Mehr Effizienz, flächendeckendere Betreuung – und am Ende gar ein Hilfsmittel gegen die Pflegenot? In den USA startete jetzt das grösste Telemed-Zentrum der Welt seine Anlagen. Von dort werden tausende Spitalpatienten zentral überwacht.
Pflegearbeit heute: Betreuerin im Virtual-Care-Zentrum Chesterfield (PD)
Es wird Nacht, die Pflegerin wirft noch einen Blick auf den Patienten und prüft seine Werte. Am Ende teilt ihm mit, dass sie immer wieder mal vorbeischauen werde – kurz: Es ist ein ganz normaler Ablauf in einem Spital.
Nur etwas erscheint ungewohnt: Spital und Pflegerin sind gut 1'000 Kilometer voneinander entfernt.
Das Krankenhaus befindet sich in Arkansas, die Betreuerin arbeitet in Chesterfield, Missouri. Sie sitzt vor einem Kranz von Screens – es ist ein Bild, das eher an den Devisenhandelsraum einer Grossbank erinnert als an medizinische Pflege.
Eine neue Konzentrations-Stufe
Und eine hochtechnisierte Sache ist es in der Tat: Das «Mercy Virtual Care Center», das diese Woche eröffnet wird, ist das grösste Telemedizin-Zentrum der Welt. Es bietet die bekannten Telemed-Angebote – das Besondere ist aber, dass die Anlage auch als eine Art Riesen-Backup für Spitäler dient.
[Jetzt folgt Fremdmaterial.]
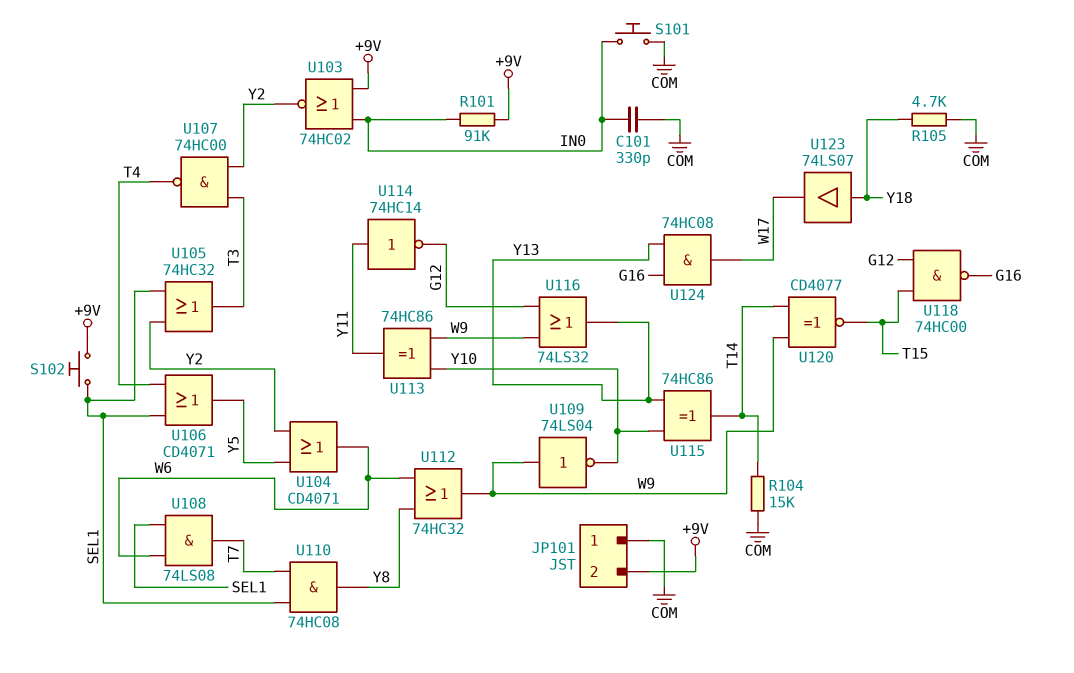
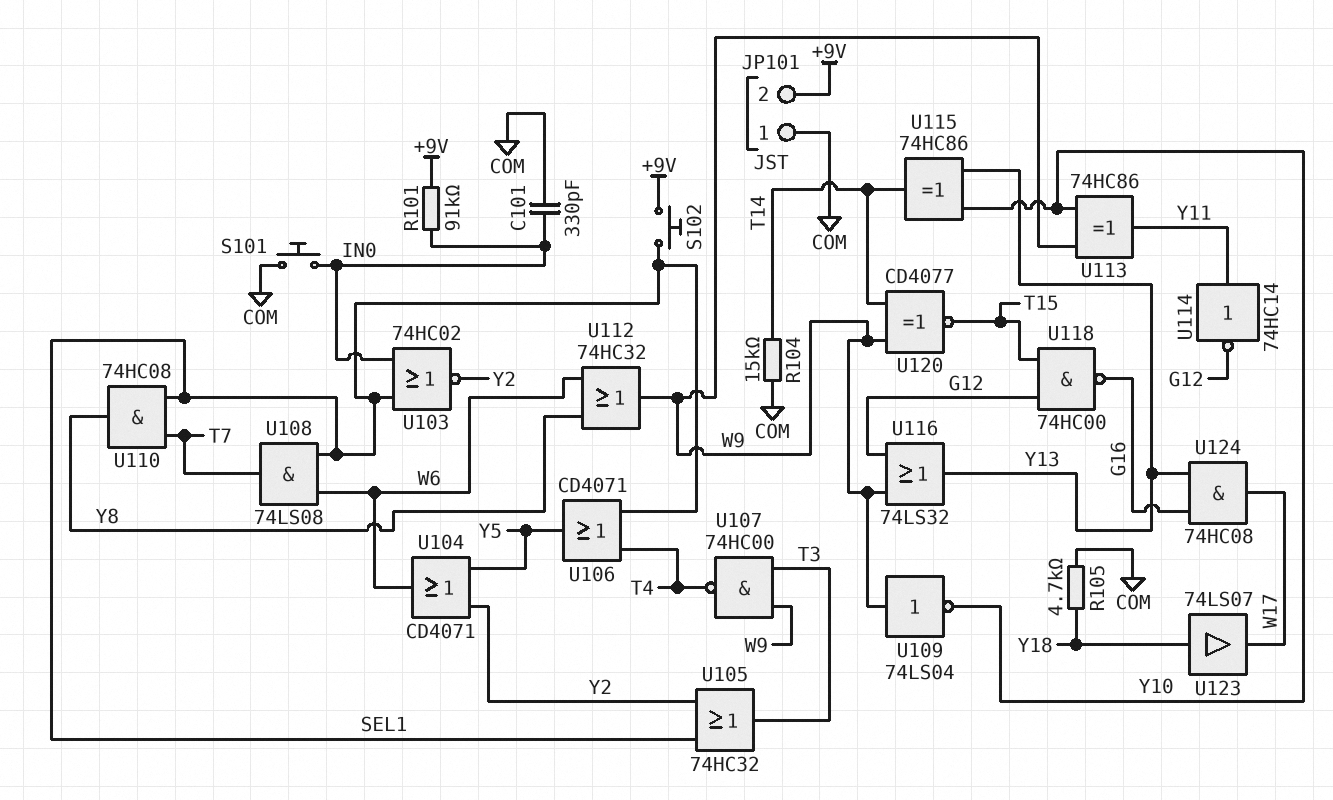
U103: NOR 74HC02 (in +9V, in IN0, out Y2) -> NOR 74HC02 (in IN0, in SEL1, out Y2)
U107: NAND 74HC00 (in T3, in Y2, out T4) -> NAND 74HC00 (in T3, in W9, out T4)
Zu Beginn werden 2'400 Betten überwacht. 35 Spitäler im Herzen der USA haben sich dem «Virtual Care Center» angeschlossen, errichtet für 54 Millionen Dollar am Stadtrand der Südstaaten-Metropole St. Louis. Was sich hier zeigt, ist eine neue Konzentrations-Stufe im Bereich der Telemedizin. Denn hier wird den angeschlossenen Spitälern aus der Ferne auch spezialisiertes Know-how geboten.
Eine Pflegerin zum Beispiel nur für Schlaganfall-Patienten zuständig – dies allerdings in 28 Krankenhäusern in vier US-Bundesstaaten. Mit allen steht sie in direktem Tele-Kontakt, und im Hintergrund zur Verfügung steht ein Neurologe, der kurzfristig zu Rate gezogen werden kann.
Das Telemed-Zentrum der Welt beschäftigt 300 medizinische Fachpersonen – Ärzte, Pflegepersonal, Therapeuten –, und es wurde errichtet von der Spitalgruppe Mercy. Dahinter steht eine katholisch fundierte Stiftung, zu der 35 Spitäler im Mittleren Westen der Vereinigten Staaten gehören.
Der Patient im Gespräch…
Irritierend mag sein, dass die Patienten per Kamera überwacht werden: «Big Brother is watching you» – dieser Spruch kommt einem da schon recht nahe. Doch die Mercy-Verantwortlichen liefern dazu eine bemerkenswerte Erkenntnis: Weil die Tele-Pfleger in St. Louis nicht einfach beobachten, sondern mitreden, sei die Akzeptanz da.
Es sei ein Schlüsselmoment gewesen, als man begonnen habe, aus der Ferne via Bildschirm Kontakt aufzunehmen zu den Patienten, sagte der medizinische Leiter der Mercy-Gruppe gegenüber dem Fachorgan «Health Leaders Media». Dasselbe auch beim Personal vor Ort: Die Telemed-Experten, so Christopher Veremakis, seien plötzlich keine fremden Besserwisser aus der grossen Stadt mehr gewesen, «sondern wir kannten die Leute per Vornamen, und wir waren einfach zusätzliche Lieferanten, die – wie sie – die ganze Nacht wach sind, um die Patienten zu betreuen.»
Dies sei der Punkt gewesen, wo das Telemed-Team von Aussenseitern zu einem Teil des Teams wurde und sich die Akzeptanz zu entwickeln begann.